Applied Materials (NASDAQ:AMAT) hopes to accelerate semiconductor manufacturing by building a new research center in Silicon Valley. The move comes amid escalating tensions between the U.S. and China after the latter banned its key infrastructure operators from buying Micron’s (MU) products.
Applied will invest about $4 billion in the facility, which is expected to be operational in early 2026. The new research center will provide close to 2,000 engineering jobs. The CHIPS and Science Act, approved last year to encourage U.S. chip production, is expected to provide help for the firm.
Applied already operates two innovation hubs in California and New York. These centers are dedicated to advanced chip-making and innovation in materials engineering R&D. With the third facility, the company plans rapid development of new production techniques.

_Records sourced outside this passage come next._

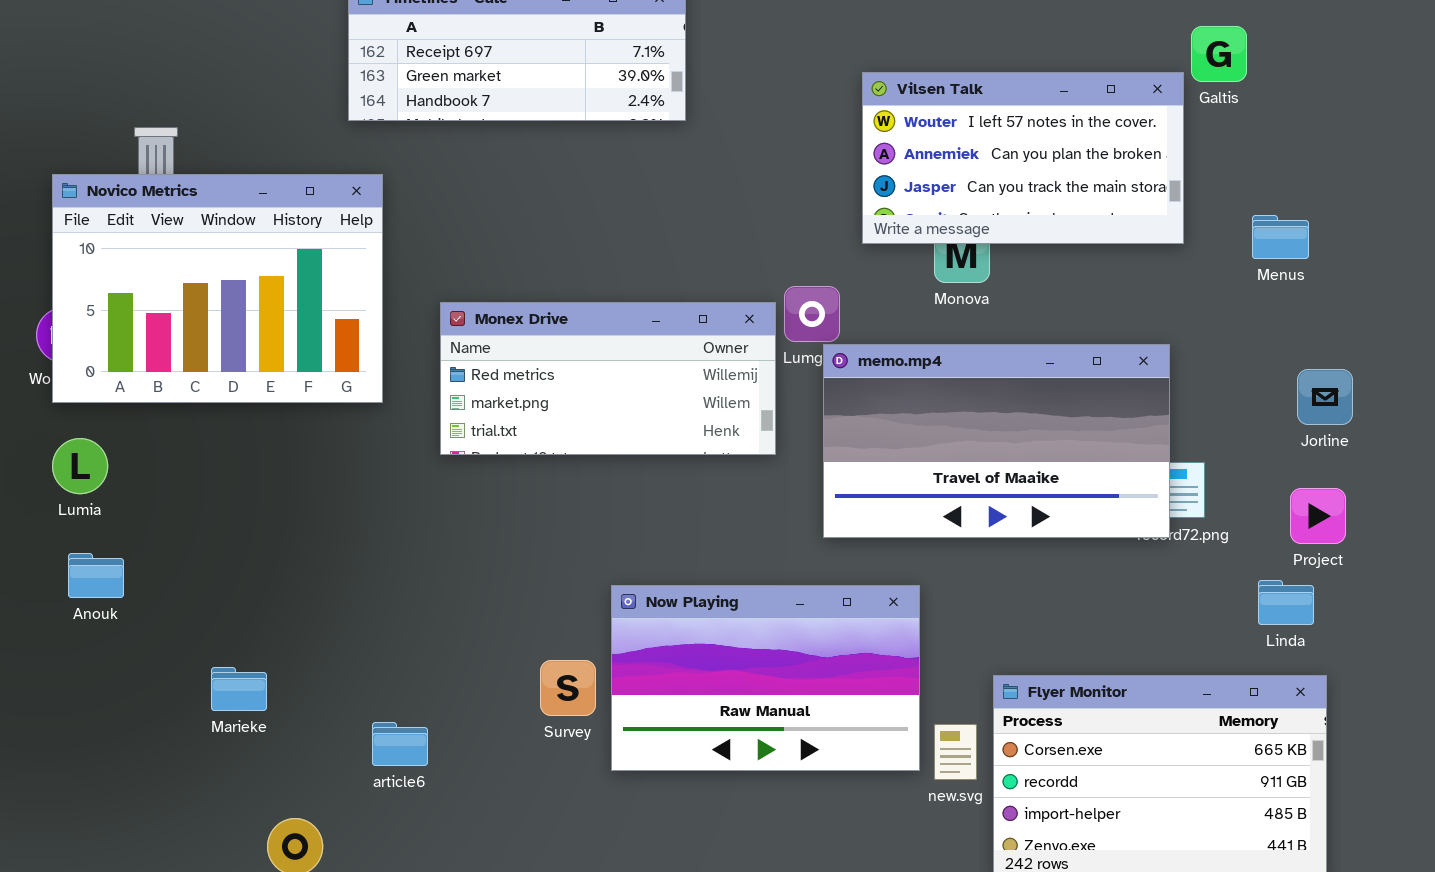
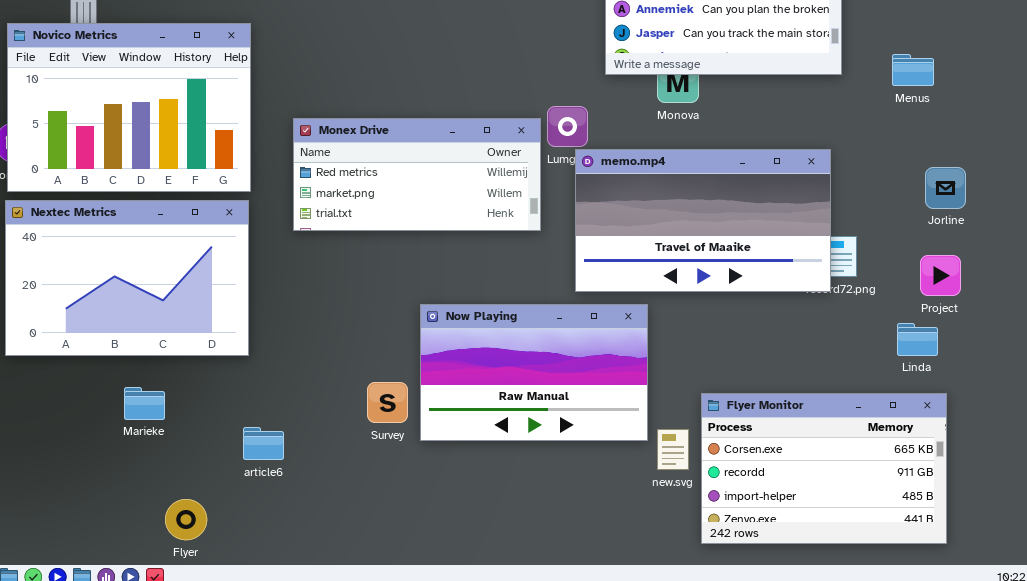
Nextec Metrics: none -> [5,200,249,356], opened
Now Playing: [611,585,920,771] -> [420,304,648,441], moved

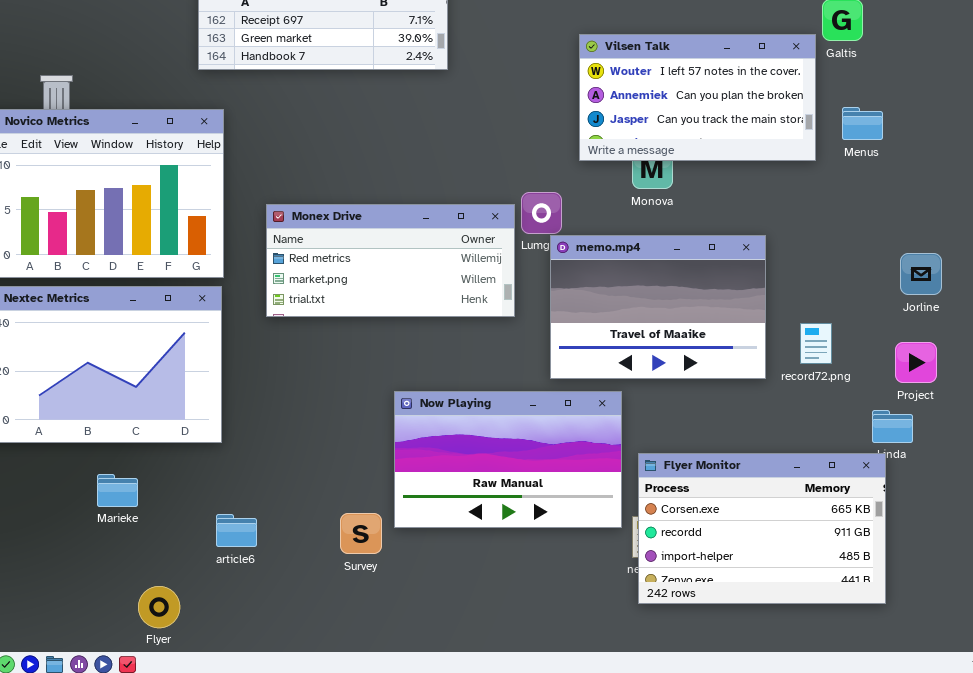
Menus: [892,54,934,86] -> [842,107,883,140], moved
memo.mp4: [575,149,831,292] -> [550,235,766,379], resized
Survey: [367,382,408,423] -> [340,513,382,554], moved
Flyer Monitor: [701,393,947,544] -> [638,453,886,604], moved

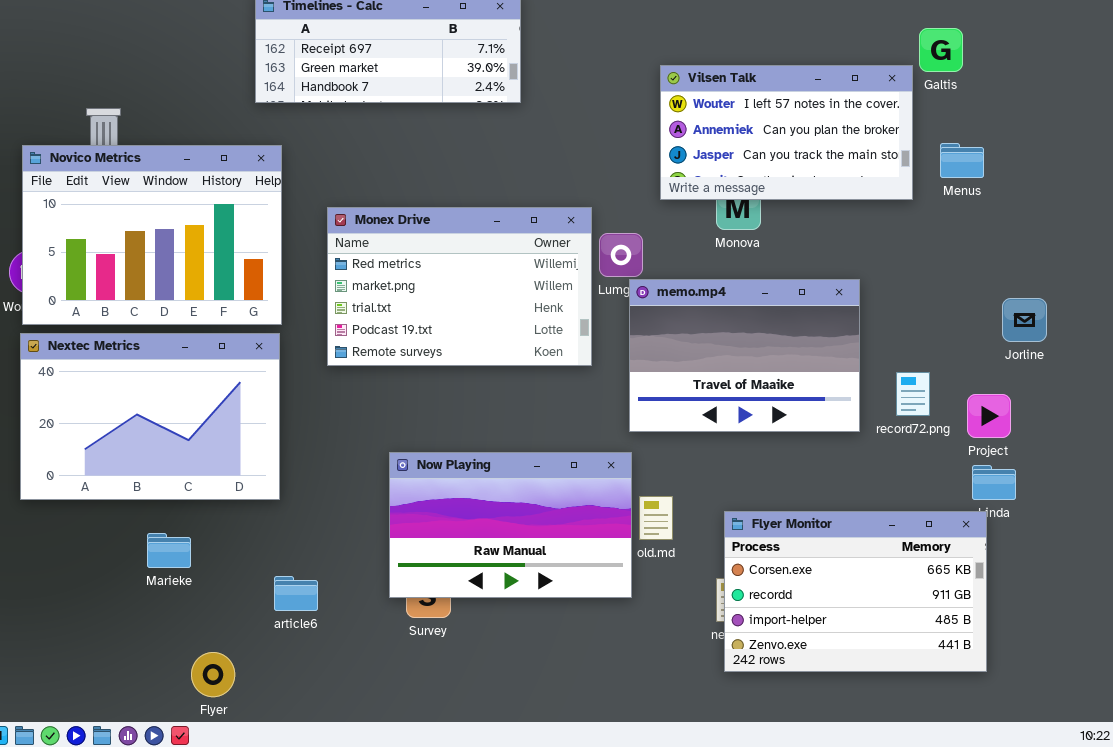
Monex Drive: [266,204,515,317] -> [327,207,592,366], resized
Project: [895,342,937,383] -> [967,394,1011,438], moved
Now Playing: [394,391,622,528] -> [389,452,632,598], moved

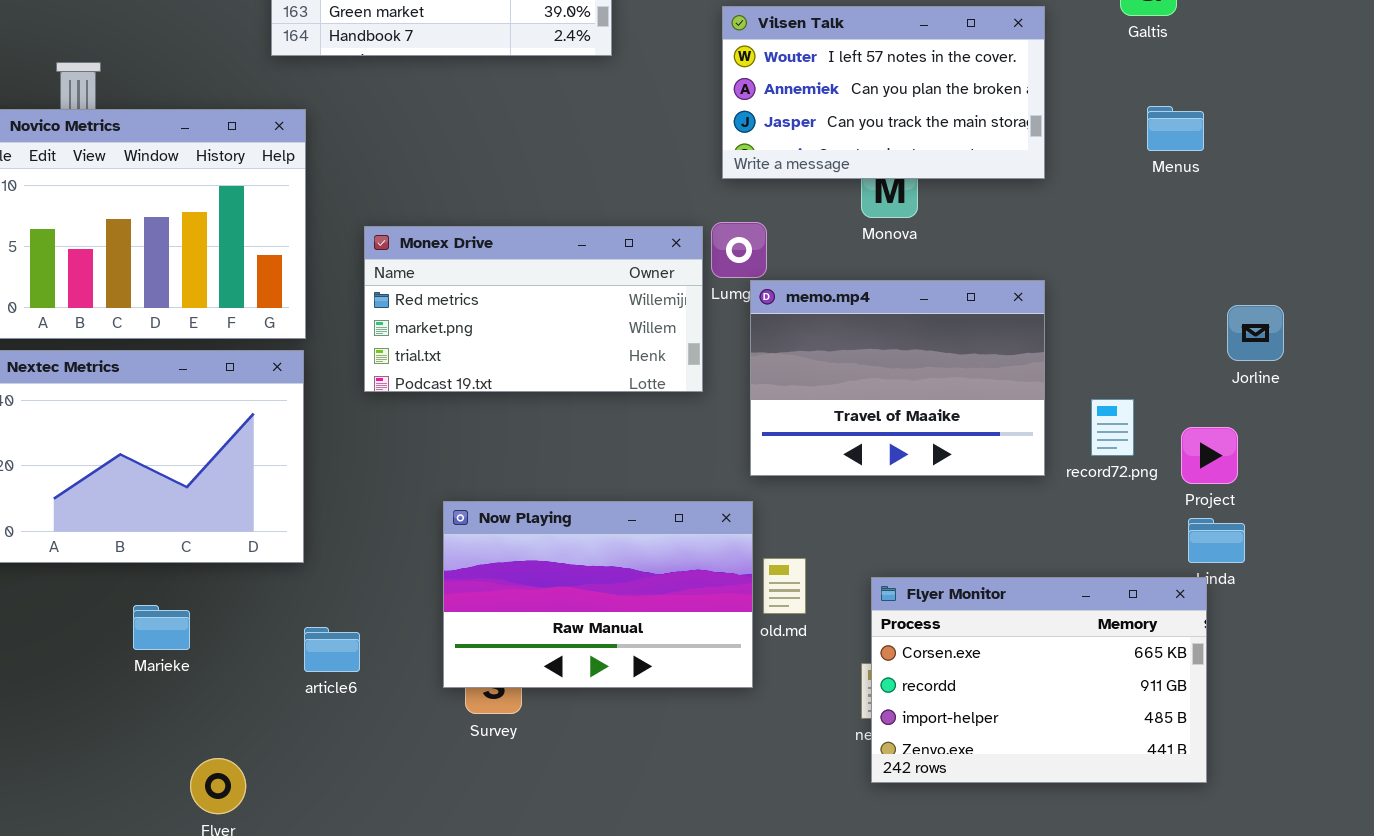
Vilsen Talk: [660,65,913,200] -> [722,6,1045,179], moved
Monex Drive: [327,207,592,366] -> [364,226,703,392], resized
article6: [274,576,318,611] -> [304,627,360,672], moved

The company plans to collaborate with other chip makers, such as Intel (INTC) and Taiwan Semiconductor (TSM), along with several universities, to conduct research and experiment with its equipment at the facility.
Applied anticipates that the new facility will boost innovation and lower the cost of commercializing new technologies in the future.
Analyst Ratings Following Q2 Earnings
Following the company’s better-than-expected results for the second quarter of Fiscal Year 2023, seven analysts reaffirmed their Buy rating on AMAT stock. Simultaneously, two analysts maintained their Hold rating while one rated the stock a Sell.
Among the bullish analysts, analyst Krish Sankar from TD Cowen said that the company has the potential to outperform its competitors in 2023 with support from strong momentum in its IoT, Communications, Automotive, Power, and Sensors (ICAP) unit.
Is Applied Materials a Buy?
Turning to Wall Street, AMAT stock is a Moderate Buy based on 16 Buy, four Hold, and one Sell ratings. The average analyst price target is $137.77, implying 7.3% upside potential. The stock has gained 31% year-to-date.
As per TipRanks data, the most accurate analyst for Applied is Goldman Sachs analyst Toshiya Hari. Copying the analyst’s trades on this stock and holding each position for one year could result in 89% of your transactions generating a profit, with an average return of 35.72% per trade. Importantly, the analyst reaffirmed his Buy rating on AMAT stock about five days ago.